[YOUR ASSIGNMENT]:
Narrow the data below down to the lines containing "Buehler".
+++
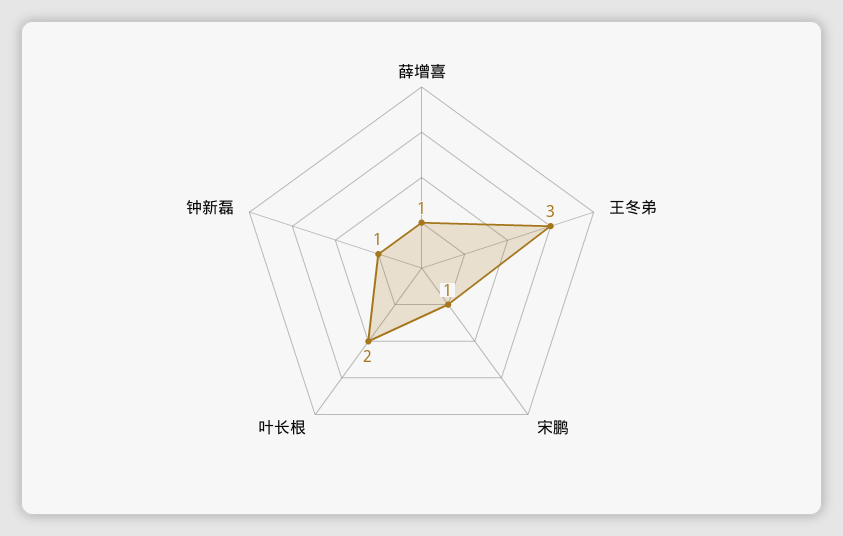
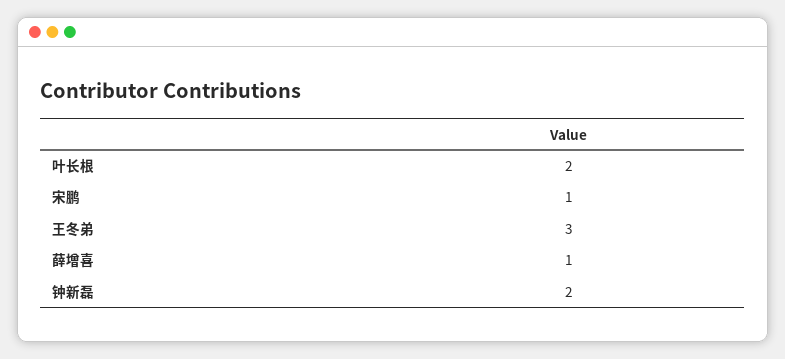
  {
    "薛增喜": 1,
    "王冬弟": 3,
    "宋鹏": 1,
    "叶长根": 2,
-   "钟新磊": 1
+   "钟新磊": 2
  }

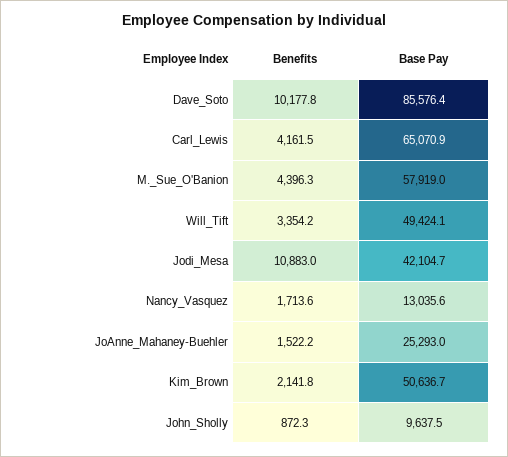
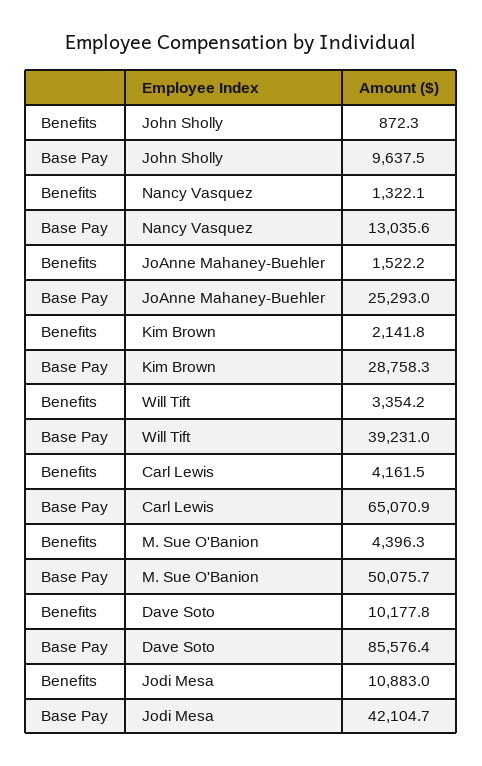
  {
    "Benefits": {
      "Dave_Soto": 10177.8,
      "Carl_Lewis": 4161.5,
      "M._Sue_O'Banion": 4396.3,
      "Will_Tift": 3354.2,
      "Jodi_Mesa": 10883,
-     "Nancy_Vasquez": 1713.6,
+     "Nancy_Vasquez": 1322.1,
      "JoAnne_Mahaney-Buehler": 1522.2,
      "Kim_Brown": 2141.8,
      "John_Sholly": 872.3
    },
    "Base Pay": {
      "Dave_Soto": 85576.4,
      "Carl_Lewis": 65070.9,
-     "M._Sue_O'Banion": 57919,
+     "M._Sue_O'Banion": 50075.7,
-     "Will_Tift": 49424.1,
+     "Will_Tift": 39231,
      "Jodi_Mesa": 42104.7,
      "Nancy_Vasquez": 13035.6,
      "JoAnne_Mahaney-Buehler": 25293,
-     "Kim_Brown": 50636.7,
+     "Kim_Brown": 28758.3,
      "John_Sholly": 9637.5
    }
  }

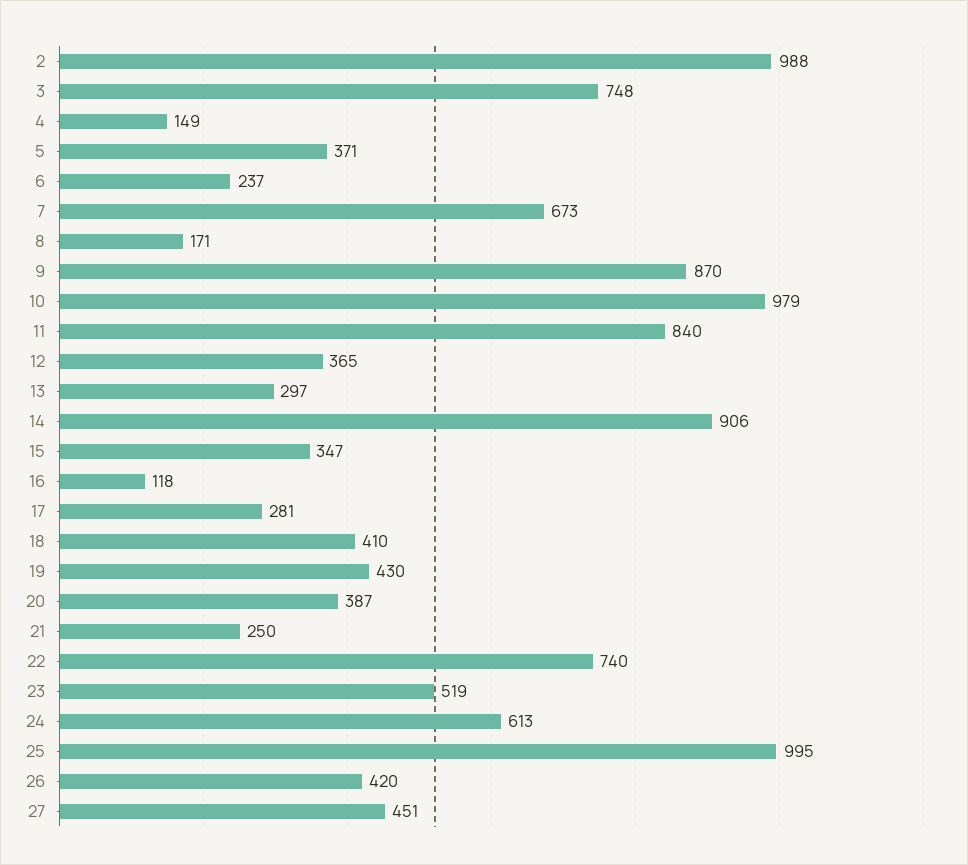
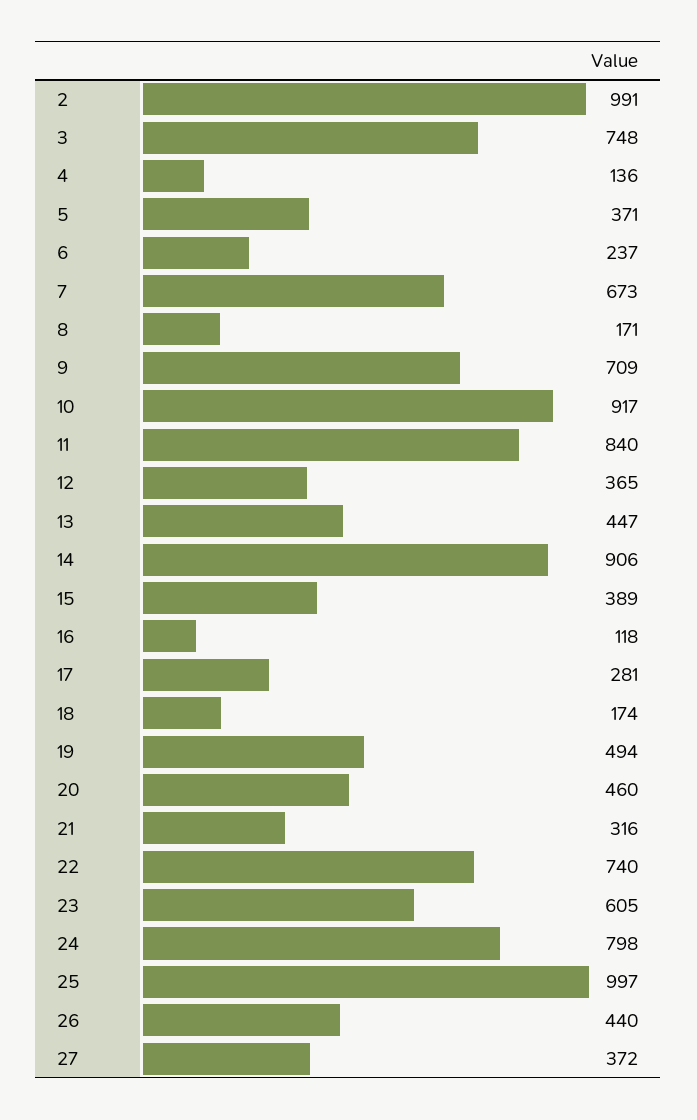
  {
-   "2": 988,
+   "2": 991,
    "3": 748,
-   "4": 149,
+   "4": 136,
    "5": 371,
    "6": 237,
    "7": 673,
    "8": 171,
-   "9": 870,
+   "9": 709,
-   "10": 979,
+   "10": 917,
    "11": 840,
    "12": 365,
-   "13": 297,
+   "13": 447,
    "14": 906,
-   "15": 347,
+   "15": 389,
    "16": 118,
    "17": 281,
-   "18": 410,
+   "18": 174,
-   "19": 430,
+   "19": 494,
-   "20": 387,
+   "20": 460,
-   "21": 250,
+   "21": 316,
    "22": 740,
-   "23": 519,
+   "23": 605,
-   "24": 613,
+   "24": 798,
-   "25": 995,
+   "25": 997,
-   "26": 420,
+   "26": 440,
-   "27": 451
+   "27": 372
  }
+++
[SOLUTION]:
      "JoAnne_Mahaney-Buehler": 1522.2,
      "JoAnne_Mahaney-Buehler": 25293,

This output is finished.